An Evidence-Based Approach Towards Technology Workforce Expansion by Increasing Female Participation in STEM Entrepreneurship
Effective Years: 2021-2024
This is a collaborative project, with the University of Wisconsin-Madison as the lead institution and the University of Maryland as the partnering institution, to explore the entrepreneurial proclivity of undergraduate women majoring in STEM fields. The researchers propose a multi-method approach led by an interdisciplinary team to (1) identify factors that influence entrepreneurial proclivity and (2) develop and test interventions related to closing gender disparities in STEM entrepreneurship. The research includes the analysis of a comprehensive administrative database to identify mechanisms for potential interventions and field experiments to achieve greater gender parity in entrepreneurial career choices for STEM students. Results of the field experiments will be integrated with the database to produce outcome measures. The project will produce empirical evidence to increase the understanding of student entrepreneurship and inform interventions that improve entrepreneurship participation for women in STEM.
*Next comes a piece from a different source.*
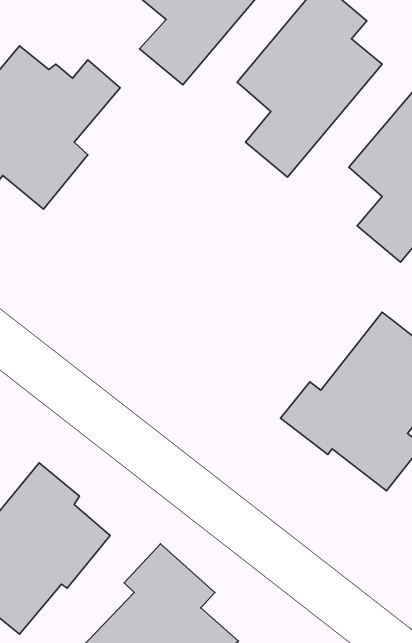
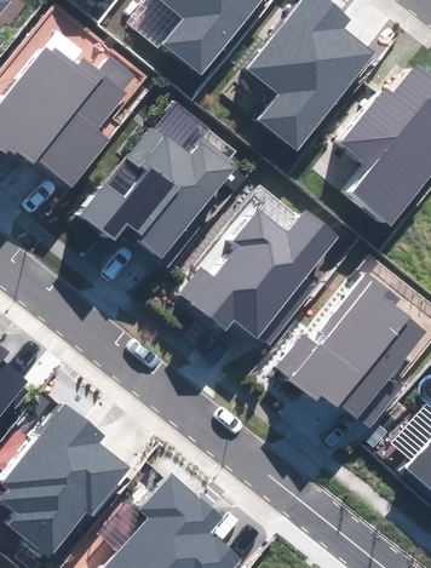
building: none -> [81,127,235,256]
building: none -> [180,208,337,344]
The researchers will frame the research design and methods using the Individual-Opportunity Nexus theory that knowledge is a precursor to entrepreneurship. There are four hypotheses: (1) Greater entrepreneurial proclivity will be found in women in STEM fields with higher curriculum diversity, who have taken at least one business class, who are enrolled in STEM courses with students with higher diversity in their courses, and who are enrolled in STEM courses with students who have taken one or more business classes. (2) Women STEM students demonstrate higher entrepreneurial proclivity when they are exposed to relatable role models in entrepreneurship. (3) Women STEM students demonstrate higher entrepreneurial proclivity when entrepreneurship is presented as a gender-neutral field. (4) Women STEM students demonstrate higher entrepreneurial proclivity when they are exposed to entrepreneurial success stories. The researchers will make causal inferences about factors that influence entrepreneurial proclivity of women in STEM by measuring self-reported activities, analyzing administrative data, and documenting student start-ups. The core of the project is based on data drawn from a data infrastructure that combines administrative data with results of an annual survey. The researchers will use those data to evaluate the mechanisms that influence the underrepresentation of women in entrepreneurship. They will augment the data infrastructure with a field experiment to test hypotheses informed by existing literature and findings from their data analysis.
This project is co-supported by the EHR Core Research program that funds fundamental research on STEM learning and learning environments, broadening participation in STEM fields, and STEM workforce development and by the Science of Science BPINNOVATE program.
This award reflects NSF's statutory mission and has been deemed worthy of support through evaluation using the Foundation's intellectual merit and broader impacts review criteria.